The Persian Heh+Hamzeh

This combo is unknown in Arabic but is quite a hot topic in Persian!

How do you write /khāneh-ye man/ = "my house"?

How the /he + ye/ sounds of the /ezāfeh/ construction are represented in writing:


…commonly left unmarked in writing (even if pronounced in speaking)


…as what looks like a “hamzeh” over the “heh” (preferred in works of literature and generally by folks of the "old school")


…as an isolated big “yeh” in line with the rest of the word (preferred by the younger generation in Iran, #2 having been purged from the standardized national school textbooks in favor of #3)


How do you type example #2?

As One character with One keystroke:

Please see below the "heh+hamzeh" (in red) in the non-standard Nazanin & Kamran fonts and what happens if you change what you have typed to Times New Roman & Tahoma (unicode standard fonts)

Would you believe that in the 4 examples in the picture to the left, the exact same characters were typed?! The only thing that changed was the FONT.

This one-stroke character (typed in the picture in red) is actually the Arabic character called "tah marbuta" (U+0629) or 1577 (dec). If you haven't re-mapped  your keyboard, this character can be typed by hitting Shift + z  (For WinXP, see both Shift-z and Shift-g)

I have only shown the Times New Roman and Tahoma examples because I want you to know that if you type a document using this character in a font like Nazanin or Kamran and do anything else with the document other than printing it out on paper or making a picture of it in a graphics application, you risk it looking like the "tah marbuta" rather than "heh+hamzeh" which is what will happen if your document ends up on a computer without the Nazanin, Kamran, etc fonts  installed.

This situation has come about  because some desperate people back in the '70s wanted to type Persian before Windows was ready and so found a way to modify the Arabic "tah marbuta". (Where there is a will, there is a way!)

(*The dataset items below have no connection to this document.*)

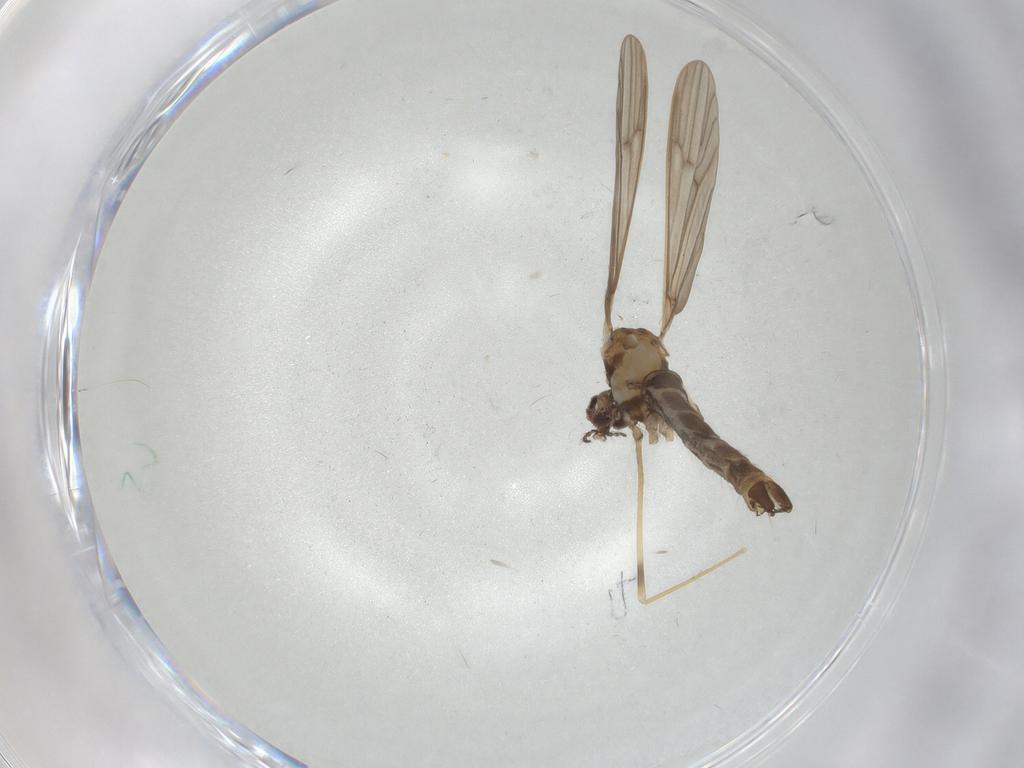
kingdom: Animalia
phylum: Arthropoda
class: Insecta
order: Diptera
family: Limoniidae
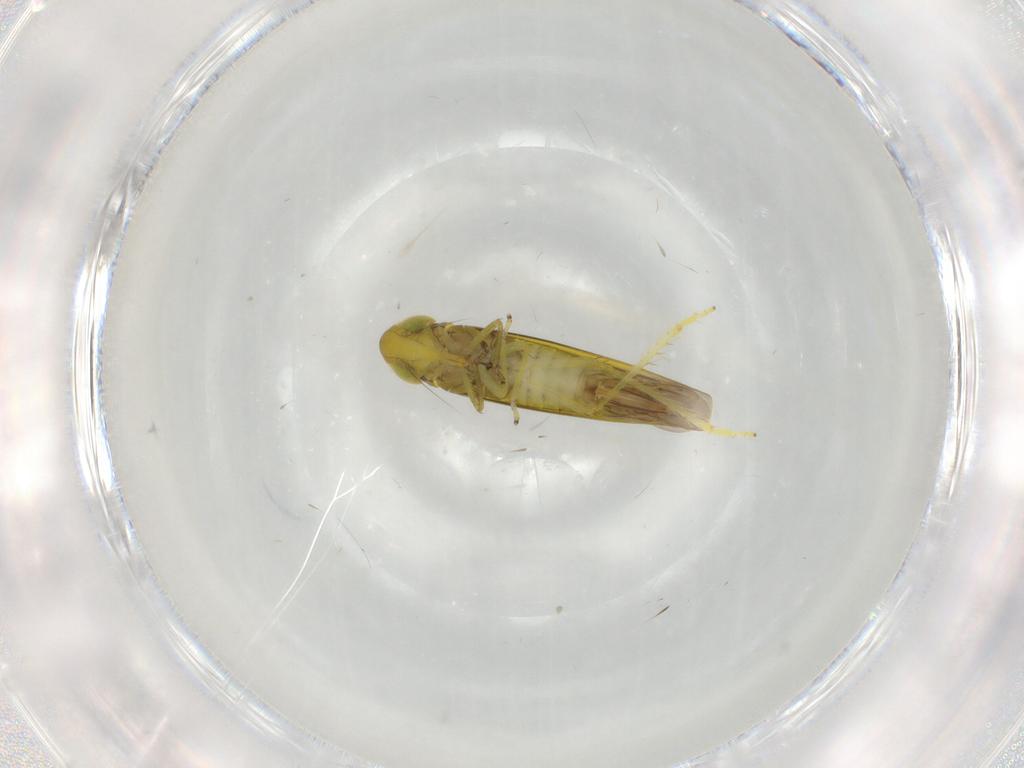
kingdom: Animalia
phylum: Arthropoda
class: Insecta
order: Hemiptera
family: Cicadellidae
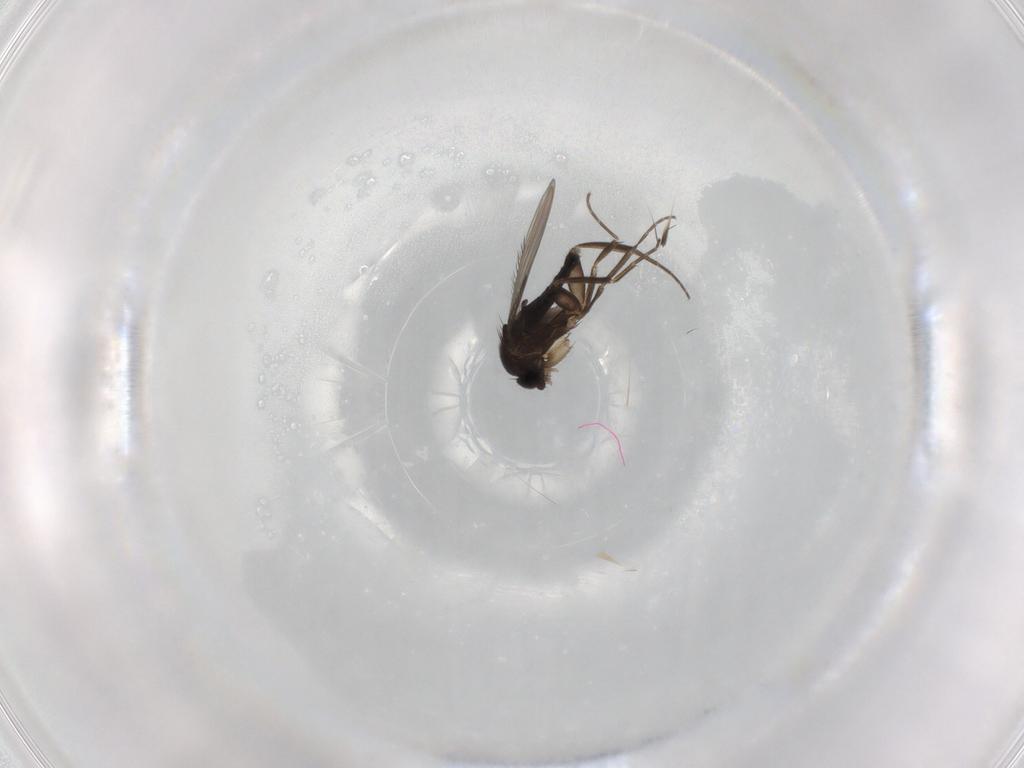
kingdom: Animalia
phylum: Arthropoda
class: Insecta
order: Diptera
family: Phoridae
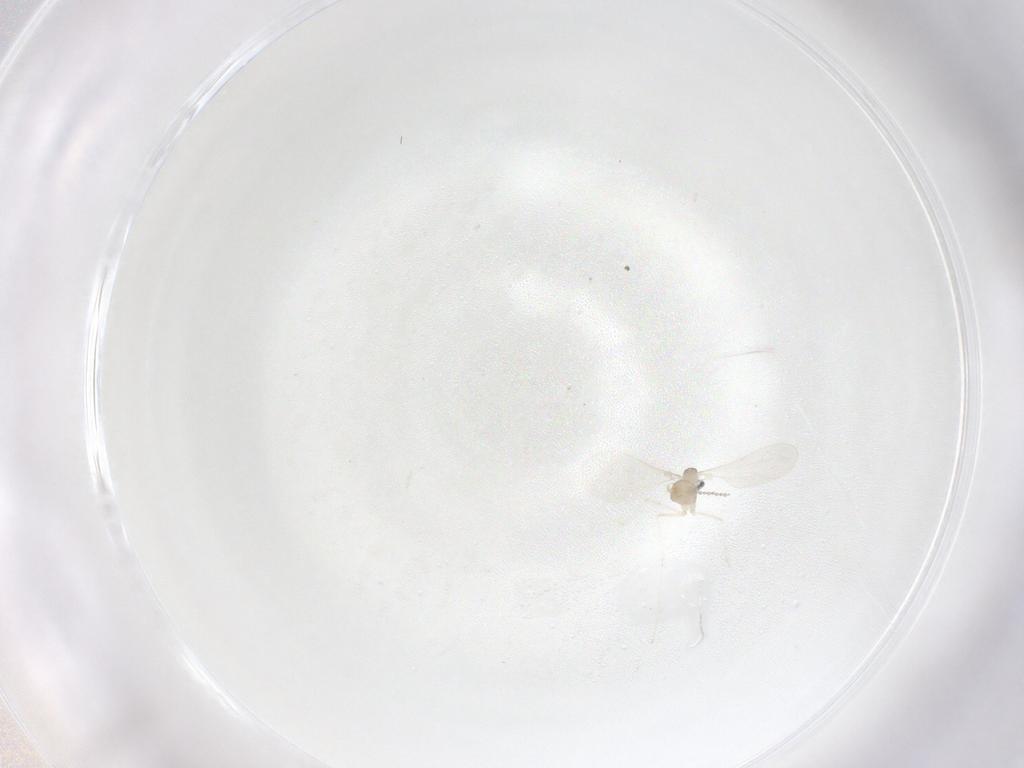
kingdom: Animalia
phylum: Arthropoda
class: Insecta
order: Diptera
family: Cecidomyiidae
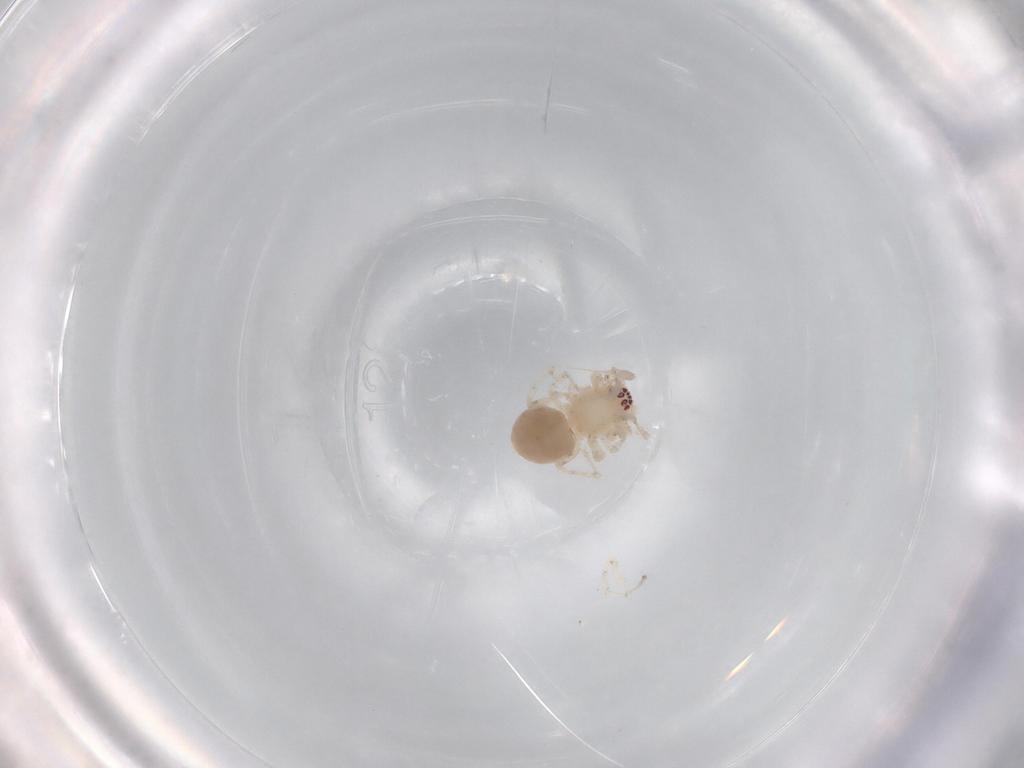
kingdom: Animalia
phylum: Arthropoda
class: Arachnida
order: Araneae
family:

As a two-keystroke combination:

Please see below the Heh+Hamzeh (in red) typed in a proper unicode font the way it should be to be scientifically compliant. While it's nice to be scientific and comply with computer standards, as you can see, it doesn't look too nice. Microsoft is planning  to update the Tahoma and hopefully this will get fixed.

In the picture to the left, the "heh" is one character and the "hamzeh" is a different character.  The "hamzeh" is called "Arabic Hamza Above" (U+0654) and 1620 (dec).

(The Nazanin, Kamran, etc (non-standard) as well as Times New Roman (standard) fonts lack this character)


In the meantime, if you are totally desperate to type this as two keystrokes in a unicode-compliant font, you can do this: (Note that I'm hiding this info down at the bottom lest it catch on!)

Tahoma:  خانه‌ء من

Times New Roman: خانه‌ء من

The above was typed with heh + Zero-Width-Non-Joiner (U+200C)+ Arabic Letter Hamza (U+0621)


For historic interest: U+06C0

The one-keystroke and one-character U+06C0  ۀ  has been deprecated from the Persian subset of the Unicode Standard because it decomposes to <06D5 + 0654> which is actually <AE + HAMZA ABOVE> instead of the correct <0647 + 0654> (for HEH and HAMZA ABOVE).

"ae"  (U+06D5) ە is an Arabic character and is not used in Persian even though to the naked eye, it looks just like the Heh.

Although the difference is not noticeable to  humans, machine readers will notice the difference and get into all kinds of trouble. For example, they won't be able to Search/Find the characters correctly.

It is, however, perfectly acceptable to type the Heh+Hamza Above as a one-keystroke and two character combination (0647 +  0654 = HEH and HAMZA ABOVE) on the keyboard.  If you notice when you type the one-keystroke and four-character Rial sign, you will have to backspace four times in order to get rid of the same thing you typed as one keystroke.

 Although there may be interest in providing an easy one-key function key for multiple character combinations (such as the common Mim+Yeh or Lam+Alif) , the case of the Heh+Hamza Above is special in that it is falling into neglect among the younger generations and is therefore facing extinction.  Therefore it is highly recommended it be given its own key, just so that everyone (especially those publishing scholarly texts) recognizes it as a Persian ligature.

If you want the full story on the technical details, here it is  from Roozbeh Pournader:

That certain machine which contains some Unicode compliant software,
may decide to apply Unicode Normalization Forms converters to its input
data, which as Unicode says, is a completely Unicode-compliant thing to
do, and as W3C says, is *required* in some cases. These Normalization
Forms are specified in the Unicode Standard Annex UAX#15, at:

(All Unicode-compliant applications are asked then to treat any
normalization form of each certain string the same way.)

Now, if you have a string that contains the string U+06C0, and then one
converts it to the Normalization Form C, it will become the two-character
sequence <AE, HAMZA ABOVE>. That certain sequence is specified in the
Unicode data files, for example the one at:

which contains a line like:


That line mentions "06D5 0654" which is of course <AE, HAMZA ABOVE>.